I- Do despacho de Subdirectora-Geral dos Registos e do Notariado, em substituição do respectivo Director- -Geral que procedeu a nomeação de uma funcionária para uma conservatória, cabia recurso hierárquico necessário para o Ministro da Justiça, uma vez que sobre a matéria em causa (n. 2 do artigo 11 do Decreto--Lei n. 323/89, de 26 de Setembro, com referência ao n. 10 do Mapa II anexo a esse diploma), a competência do Director-Geral e própria, mas não exclusiva.
II- A não interposição desse recurso hierárquico necessário torna ilegal a interposição directa do recurso contencioso, determinante da sua rejeição.

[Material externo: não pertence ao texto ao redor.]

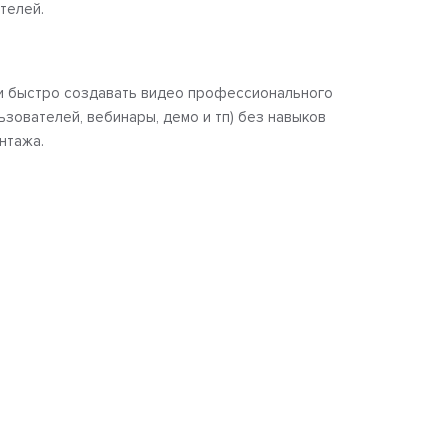
телей.
и быстро создавать видео профессионального
ьзователей, вебинары, демо и тп) без навыков
нтажа.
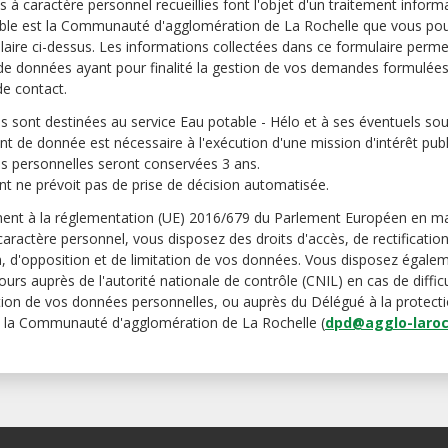
 à caractère personnel recueillies font l'objet d'un traitement inform
ble est la Communauté d'agglomération de La Rochelle que vous pou
ulaire ci-dessus. Les informations collectées dans ce formulaire perm
de données ayant pour finalité la gestion de vos demandes formulées 
de contact.
 sont destinées au service Eau potable - Hélo et à ses éventuels sous
nt de donnée est nécessaire à l'exécution d'une mission d'intérêt publ
 personnelles seront conservées 3 ans.
nt ne prévoit pas de prise de décision automatisée.
nt à la réglementation (UE) 2016/679 du Parlement Européen en ma
aractère personnel, vous disposez des droits d'accès, de rectification
, d'opposition et de limitation de vos données. Vous disposez égale
ours auprès de l'autorité nationale de contrôle (CNIL) en cas de difficu
tion de vos données personnelles, ou auprès du Délégué à la protect
 la Communauté d'agglomération de La Rochelle (
dpd@agglo-laroch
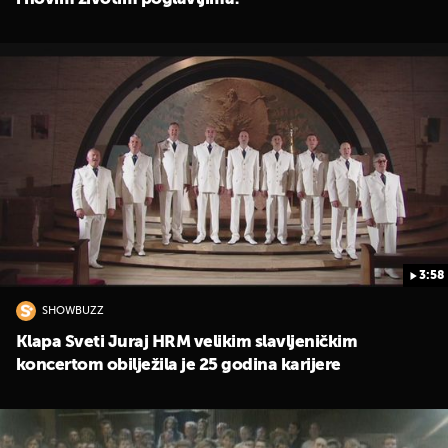
3:58
SHOWBUZZ
Klapa Sveti Juraj HRM velikim slavljeničkim
koncertom obilježila je 25 godina karijere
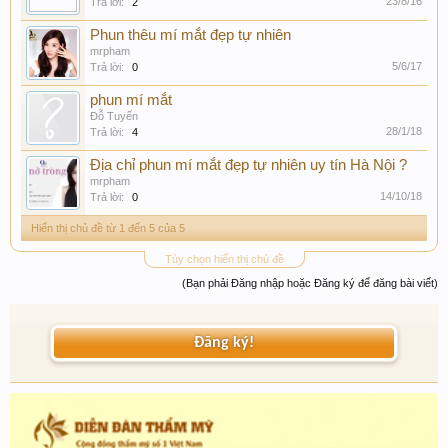
23/8/16
Trả lời:
2
Phun thêu mí mắt đẹp tự nhiên
mrpham
5/6/17
Trả lời:
0
phun mí mắt
Đỗ Tuyến
28/1/18
Trả lời:
4
Địa chỉ phun mí mắt đẹp tự nhiên uy tín Hà Nội ?
mrpham
14/10/18
Trả lời:
0
Hiển thị chủ đề từ 1 đến 5 của 5
Tùy chọn hiển thị chủ đề
(Bạn phải Đăng nhập hoặc Đăng ký để đăng bài viết)
Đăng ký!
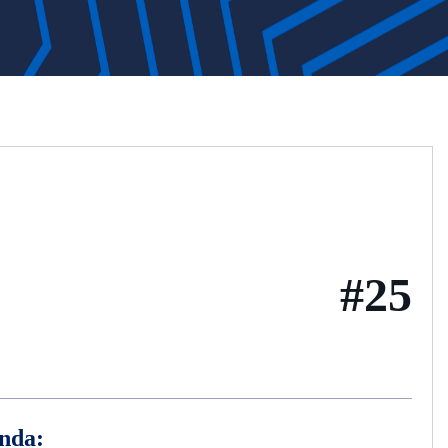
#25
nda:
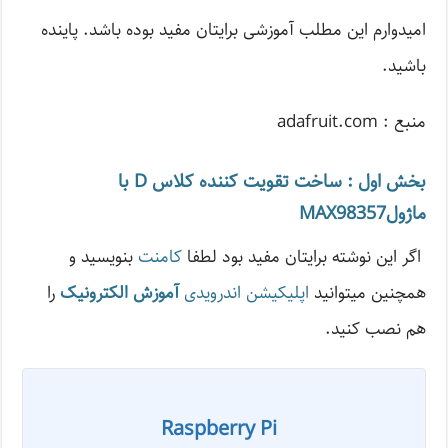
امیدوارم این مطلب آموزشی برایتان مفید بوده باشد. پاینده
باشید.
منبع : adafruit.com
بخش اول : ساخت تقویت کننده کلاس D با
ماژولMAX98357
اگر این نوشته‌ برایتان مفید بود لطفا
کامنت
بنویسید و
همچنین میتوانید
اپلیکیشن اندرویدی
آموزش الکترونیک
را
هم نصب کنید.
Raspberry Pi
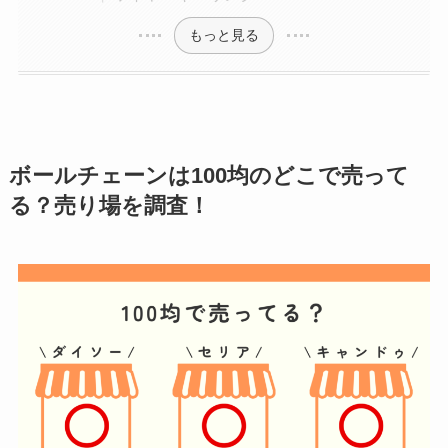
もっと見る
ボールチェーン
は100均のどこで売って
る？売り場を調査！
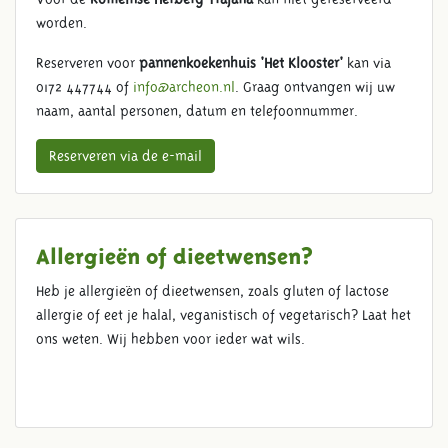
worden.
Reserveren voor
pannenkoekenhuis 'Het Klooster'
kan via
0172 447744 of
info@archeon.nl
. Graag ontvangen wij uw
naam, aantal personen, datum en telefoonnummer.
Reserveren via de e-mail
Allergieën of dieetwensen?
Heb je allergieën of dieetwensen, zoals gluten of lactose
allergie of eet je halal, veganistisch of vegetarisch? Laat het
ons weten. Wij hebben voor ieder wat wils.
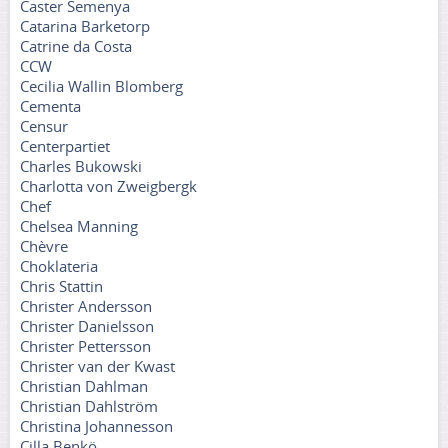
Caster Semenya
Catarina Barketorp
Catrine da Costa
CCW
Cecilia Wallin Blomberg
Cementa
Censur
Centerpartiet
Charles Bukowski
Charlotta von Zweigbergk
Chef
Chelsea Manning
Chèvre
Choklateria
Chris Stattin
Christer Andersson
Christer Danielsson
Christer Pettersson
Christer van der Kwast
Christian Dahlman
Christian Dahlström
Christina Johannesson
Cilla Benkö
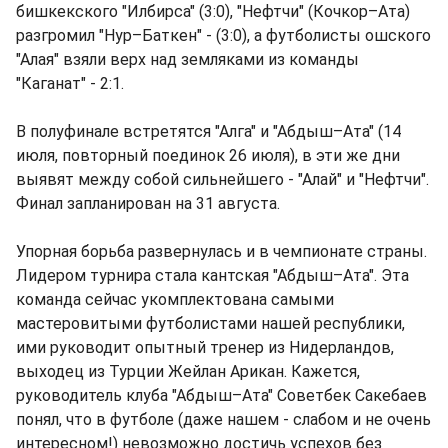
бишкекского "Илбирса" (3:0), "Нефтчи" (Кочкор–Ата)
разгромил "Нур–Баткен" - (3:0), а футболисты ошского
"Алая" взяли верх над земляками из команды
"Каганат" - 2:1.
В полуфинале встретятся "Алга" и "Абдыш–Ата" (14
июля, повторный поединок 26 июля), в эти же дни
выявят между собой сильнейшего - "Алай" и "Нефтчи".
Финал запланирован на 31 августа.
Упорная борьба развернулась и в чемпионате страны.
Лидером турнира стала кантская "Абдыш–Ата". Эта
команда сейчас укомплектована самыми
мастеровитыми футболистами нашей республики,
ими руководит опытный тренер из Нидерландов,
выходец из Турции Жейлан Арикан. Кажется,
руководитель клуба "Абдыш–Ата" Советбек Сакебаев
понял, что в футболе (даже нашем - слабом и не очень
интересном!) невозможно достичь успехов без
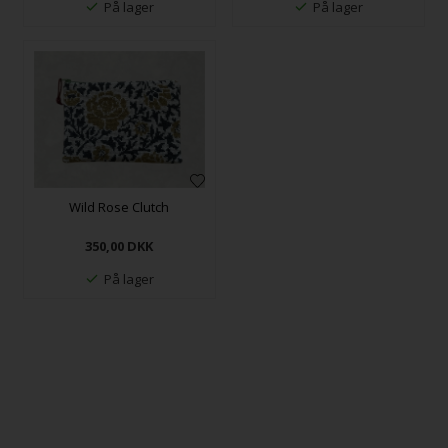
På lager
På lager
Wild Rose Clutch
350,00
DKK
På lager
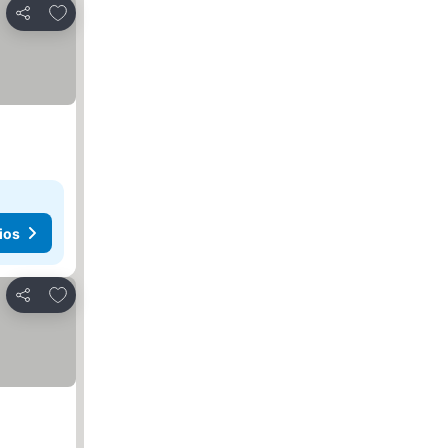
Agregar a favoritos
Compartir
ios
Agregar a favoritos
Compartir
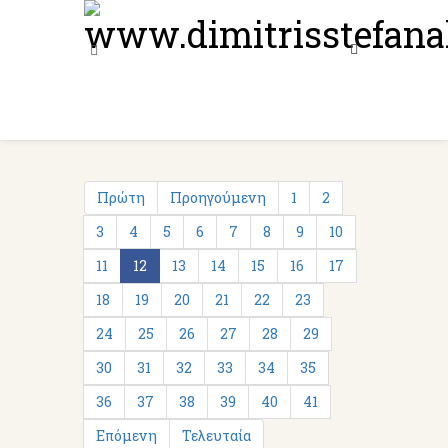
Πρώτη
Προηγούμενη
1
2
3
4
5
6
7
8
9
10
11
12
13
14
15
16
17
18
19
20
21
22
23
24
25
26
27
28
29
30
31
32
33
34
35
36
37
38
39
40
41
Επόμενη
Τελευταία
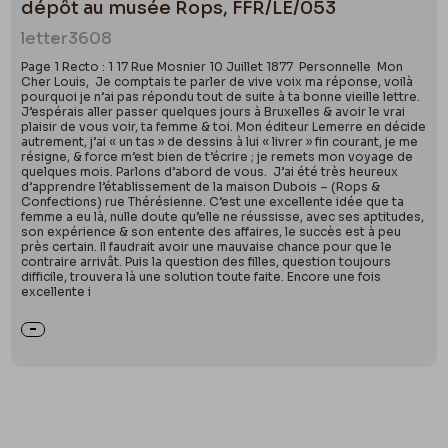
dépôt au musée Rops, FFR/LE/053
letter
3608
Page 1 Recto : 1 17 Rue Mosnier 10 Juillet 1877 Personnelle Mon
Cher Louis, Je comptais te parler de vive voix ma réponse, voilà
pourquoi je n’ai pas répondu tout de suite à ta bonne vieille lettre.
J’espérais aller passer quelques jours à Bruxelles & avoir le vrai
plaisir de vous voir, ta femme & toi. Mon éditeur Lemerre en décide
autrement, j’ai « un tas » de dessins à lui « livrer » fin courant, je me
résigne, & force m’est bien de t’écrire ; je remets mon voyage de
quelques mois. Parlons d’abord de vous. J’ai été très heureux
d’apprendre l’établissement de la maison Dubois – (Rops &
Confections) rue Thérésienne. C’est une excellente idée que ta
femme a eu là, nulle doute qu’elle ne réussisse, avec ses aptitudes,
son expérience & son entente des affaires, le succès est à peu
près certain. Il faudrait avoir une mauvaise chance pour que le
contraire arrivât. Puis la question des filles, question toujours
difficile, trouvera là une solution toute faite. Encore une fois
excellente i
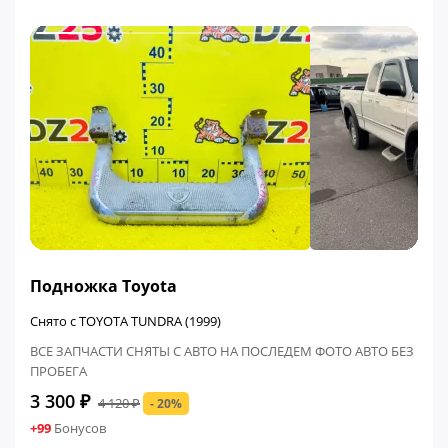
ФИНАЛЬНАЯ ЦЕНА
Подножка Toyota
Снято с TOYOTA TUNDRA (1999)
ВСЕ ЗАПЧАСТИ СНЯТЫ С АВТО НА ПОСЛЕДЕМ ФОТО АВТО БЕЗ
ПРОБЕГА
3 300 ₽
4 120 ₽
- 20%
+99
Бонусов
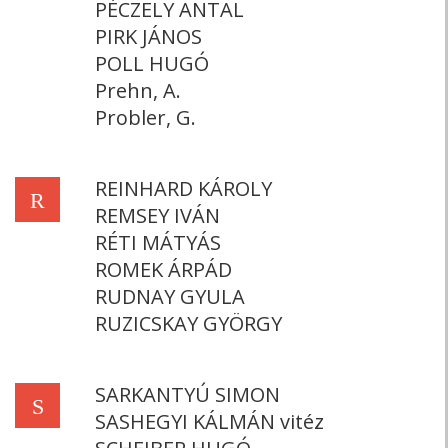
PÉCZELY ANTAL
PIRK JÁNOS
POLL HUGÓ
Prehn, A.
Probler, G.
REINHARD KÁROLY
R
REMSEY IVÁN
RÉTI MÁTYÁS
ROMEK ÁRPÁD
RUDNAY GYULA
RUZICSKAY GYÖRGY
SARKANTYÚ SIMON
S
SASHEGYI KÁLMÁN vitéz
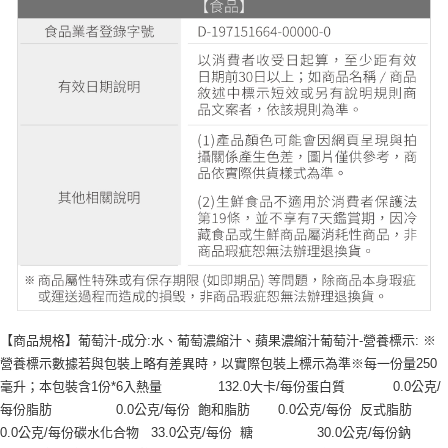
【商品規格】葡萄汁-成分:水、葡萄濃縮汁、蘋果濃縮汁葡萄汁-營養標示: ※
營養標示數據若與包裝上略有差異時，以實際包裝上標示為準※每一份量250
毫升；本包裝含1份*6入熱量              132.0大卡/每份蛋白質            0.0公克/
每份脂肪                0.0公克/每份  飽和脂肪       0.0公克/每份  反式脂肪       
0.0公克/每份碳水化合物   33.0公克/每份  糖                30.0公克/每份鈉                     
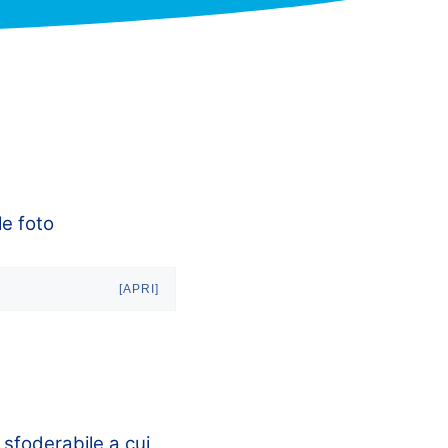
le foto
[APRI]
sfoderabile a cui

III- O afastamento, pela revisão constitucional de 1989, dos requisitos da definitividade e da executoriedade como determinantes da admissibilidade da impugnação contenciosa do acto, focalizando-se agora o critério de secção no carácter lesivo ou não lesivo do acto face a direitos ou interesses legalmente protegidos, não implica a abertura de um recurso contencioso imediato, sendo admissível que se imponha ao administrado o prévio esgotamento das vias graciosas, a não ser naqueles casos em que o percurso imposto por lei para se alcançar a reacção contenciosa esteja de tal modo eriçado de escolhos que, na prática, suprima ou restrinja em medida intolerável o direito dos cidadãos ao recurso contencioso.
IV- Com efeito, ressalvadas estas situações excepcionais, a exigência legal do pressuposto da impugnação administrativa necessária não contraria o n. 4 do artigo 268 da Constituição, pois se trata de um condicionamento legÍtimo do direito de recurso contencioso, e não de uma sua restrição, dado que o acto é recorrível imediatamente, incorporado no acto, expresso ou silente, que decide o recurso hierárquico.
V- A afirmação, constante do artigo 1 do Decreto-Lei n. 40/94, de 11 de Fevereiro, de que a Direcção-Geral dos Registos e do Notariado tem autonomia administrativa visou a aplicação a essa Direcção-Geral da reforma da contabilidade pública operada pela Lei n. 8/90, de 20 de Fevereiro, e regulamentada pelo Decreto--Lei n. 155/92, de 28 de Julho, que estabeleceu como regime regra para os serviços e organismos da Administração Central o da autonomia administrativa.
VI- A definitividade e executoriedade que o n. 1 do artigo 2 da Lei n. 8/90 atribui aos actos de gestão corrente praticados pelos serviços e organismos da Administração Central dotados de autonomia administrativa, "traduzida na competência dos seus dirigentes para autorizar a realização de despesas e o seu pagamento", respeita apenas à vertente financeiro-contabilística dessa actividade e consiste na eliminação das prévias fiscalização e autorização desses actos pelas delegações da Direcção-Geral da Contabilidade Pública: assim, aquelas notas de definitividade e executoriedade não podem ser estendidas aos actos gestão de pessoal, como o despacho de nomeação de funcionário, impugnado nestes autos.